Но на таком фундаментальном уровне можно говорить о критике культуры, отнюдь не о сатире. Сатира — мелковатое здесь понятие. Вспоминаются «Записные книжки» Ильфа: этот человек не советской властью недоволен — он мирозданием недоволен. С Зощенко, однако, еще сложнее: он не против мироздания восстал, а против претендующих на его выражение знаков культуры. И в самой революции Зощенко увидел грандиозный бунт против культурной тщеты, против жалких попыток решить проблемы бытия ношением воротничков и галстуков. Сделав этот бунт темой своего творчества, он и стал художником революции. Комический же эффект этой установки не социальной сатирой был, а, по Бахтину, взрывом глубинных пластов народной смеховой культуры. Это был гомерический смех — смех богов. Или по-другому: смех в раю.

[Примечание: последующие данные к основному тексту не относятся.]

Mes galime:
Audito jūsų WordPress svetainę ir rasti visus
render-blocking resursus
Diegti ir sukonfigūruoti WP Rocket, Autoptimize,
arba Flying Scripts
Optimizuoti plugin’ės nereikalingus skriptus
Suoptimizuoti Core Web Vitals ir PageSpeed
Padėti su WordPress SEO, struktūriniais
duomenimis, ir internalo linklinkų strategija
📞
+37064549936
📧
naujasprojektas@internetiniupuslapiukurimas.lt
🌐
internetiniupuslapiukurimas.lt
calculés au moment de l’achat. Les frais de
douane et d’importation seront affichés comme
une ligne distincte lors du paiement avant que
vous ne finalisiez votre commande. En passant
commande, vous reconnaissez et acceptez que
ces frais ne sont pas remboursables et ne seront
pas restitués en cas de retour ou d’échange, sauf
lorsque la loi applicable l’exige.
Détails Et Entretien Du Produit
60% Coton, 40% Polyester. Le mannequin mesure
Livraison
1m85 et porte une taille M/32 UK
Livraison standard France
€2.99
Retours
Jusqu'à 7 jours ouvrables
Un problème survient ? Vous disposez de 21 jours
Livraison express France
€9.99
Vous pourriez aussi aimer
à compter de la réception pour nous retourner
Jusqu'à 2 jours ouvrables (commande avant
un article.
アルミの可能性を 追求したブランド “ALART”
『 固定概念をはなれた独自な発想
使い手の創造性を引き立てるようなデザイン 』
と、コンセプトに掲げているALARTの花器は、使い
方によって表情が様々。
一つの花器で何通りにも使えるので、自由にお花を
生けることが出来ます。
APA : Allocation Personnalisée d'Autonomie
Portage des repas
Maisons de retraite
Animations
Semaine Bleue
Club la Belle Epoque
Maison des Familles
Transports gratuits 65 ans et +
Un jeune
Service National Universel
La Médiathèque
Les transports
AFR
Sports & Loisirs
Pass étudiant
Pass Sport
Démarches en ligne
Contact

Чтобы понять всю оригинальность — то есть первичность, приоритетность, первородство — Зощенко, самого его сказового приема, сравните его с таковым же у Замятина — «Слово предоставляется товарищу Чурыгину». Это антисоветская сатира, в чем нет никакого сомнения. И как же далеко это от Зощенко. За сказом у Замятина стоит антисоветски настроенный интеллигент, Чурыгин для него не альтер эго, а враг, во всяком случае — человек всячески чужой. Замятин не любит Маркса, но за статую бога Марса готов сражаться. Искусство же Зощенко как раз в том и состояло, что у него писатель неотделим от героя, и Марс для него неотличим от Маркса. Зощенко абсолютно естествен, у него не ощущаешь приема. Вещь Замятина оправдана только тем, что всегда приятно плюнуть в сторону большевиков. Она совершенно точно датируется — 1926-м годом. А когда пишет Зощенко: «теноров нынче нет», то это «нынче» значит — ныне, и присно, и вовеки веков.
Еще и еще раз: не только об отношении к революции и созданному ею режиму следует говорить в связи с Зощенко, но о поистине фундаментальных сюжетах бытия и культуры. Неоспорим, однако, подлинный демократизм Зощенко, отсутствие у него какой-либо брезгливости к своему герою.
Мне иногда думается, что он не без интереса жил в коммунальных квартирах; во всяком случае, из его переписки с Горьким явствует, что он однажды отказался от протекции Горького, бравшегося выхлопотать ему отдельную квартиру.
Тут он скорее добротный русский интеллигент, рассуждавший по Кавелину: если мужика порют, то почему меня не пороть? И как всякому русскому интеллигенту, ему было свойственно просветительство — желание научить народ азбуке, преподать ему некие элементарные навыки, чуть ли не гигиенического свойства. Это был известный из русской классики конфликт художественного призвания и морального долга. Победил, как всегда у русских, моральный долг. Зощенко в середине 30-х годов резко изменил писательскую манеру, опять же на толстовский лад, начал писать дидактически просто, нравоучительно, как бы (да и действительно) для детей.
Очень внятно написала об этом Н. Я. Мандельштам в своей «Второй книге»; интересно, что она отвергает представление о Зощенко-юмористе:
Чистый и прекрасный человек, он искал связи с эпохой, верил широковещательным программам, сулившим всеобщее счастье, считал, что когда-нибудь все войдет в норму. Зощенко, моралист по природе, своими рассказами пытался образумить современников, помочь им стать людьми, а читатели принимали все за юмористику и ржали как лошади. Зощенко сохранял иллюзии, начисто был лишен цинизма, все время размышлял, чуть наклонив голову набок, и жестоко за это расплатился. Глазом художника он иногда проникал в суть вещей, но осмыслить их не мог, потому что свято верил в прогресс и все его красивые следствия.
Н. Я. отвергла мнение о Зощенко-юмористе, но сделала из него моралиста. С этим не хочется соглашаться сразу. Существует проблема, поставленная опять же Шкловским, — о рождении мировоззрения художника из его стиля. Убедительнейший вроде бы пример — тот же Лев Толстой со своим остранением: народничество и опрощение родились из художественного приема. Но это все тот же «проклятый» вопрос о курице и яйце: что было раньше? Тут имеет место некая целостность, в которой нет «раньше» и «позже», круг, в котором нет начала и конца.